+++ Selected passage

What's Wrong With Me?
Self-inventory means self-hate. A poem by Russel Edson. Groovy quotes from the Tao Te Ching and Thich Nhat Hanh. A stunning story about being a mother with an unhoused son.
Just to check in:
Earlier this week, I thought about someone I hadn't thought about for a long time. I decided to reach out but remembered: no, don't do that.
I'd emailed this person a few years ago, hoping it would crack the door for a phone call or meet-up since we were both in LA, but I never received a response. After a week, I nudged a mutual friend to ask if my email was received, but there was no need to follow up: "They got it," my friend said. And? "That's all. I'm sorry, man."
When I presented this outcome to my sponsor, he said the only thing left to do is to make a living amends by respecting their silence and granting them peace.
It's been a few years, and I still don't have peace.
"I feel like I've become someone people don't want to associate with anymore because I'm too exhausting and give off such bad energy."
I took a long, unpleasant journey in my mind tallying up those in my life I have put on my own DO NOT REPLY list and discovered that it has shrunk to two people–just two people left who could pop into my inbox tonight and instantly give me the shivers.
But I can think of four people (maybe more) right away who probably never want to hear from me again. Even if I emailed them tomorrow with the subject line: I COME IN PEACE, I would instantly shatter their peace. (Hopefully, they have me blocked.)

++++++
+++ Exercise data

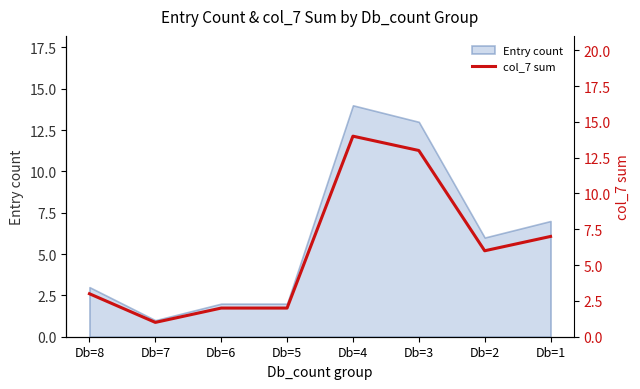

List the labels in order of value, smallest first.

Db=7, Db=6, Db=5, Db=8, Db=2, Db=1, Db=3, Db=4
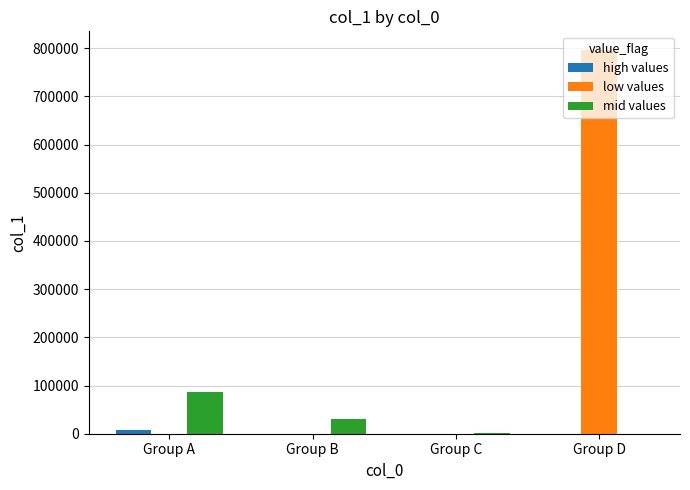

At which label is low values closest to 397552?

Group C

++++++

§ Action item A: In the essay, revise the stretch from "I'd emailed this" through "don't have peace.", changing "sponsor" to "mentor".
§ Action item B: For each statement, say yes or no depending on whether it agrees with the essay, and quote the words that decide it: (i) The writer got a reply to the email after a week. (ii) The writer's own DO NOT REPLY list has shrunk to two people. (iii) The writer and the person emailed were both in LA.

§ Task solution A:
I'd emailed this person a few years ago, hoping it would crack the door for a phone call or meet-up since we were both in LA, but I never received a response. After a week, I nudged a mutual friend to ask if my email was received, but there was no need to follow up: "They got it," my friend said. And? "That's all. I'm sorry, man."
When I presented this outcome to my mentor, he said the only thing left to do is to make a living amends by respecting their silence and granting them peace.
It's been a few years, and I still don't have peace.

§ Task solution B:
(i) No: "but I never received a response."
(ii) Yes: "it has shrunk to two people"
(iii) Yes: "since we were both in LA"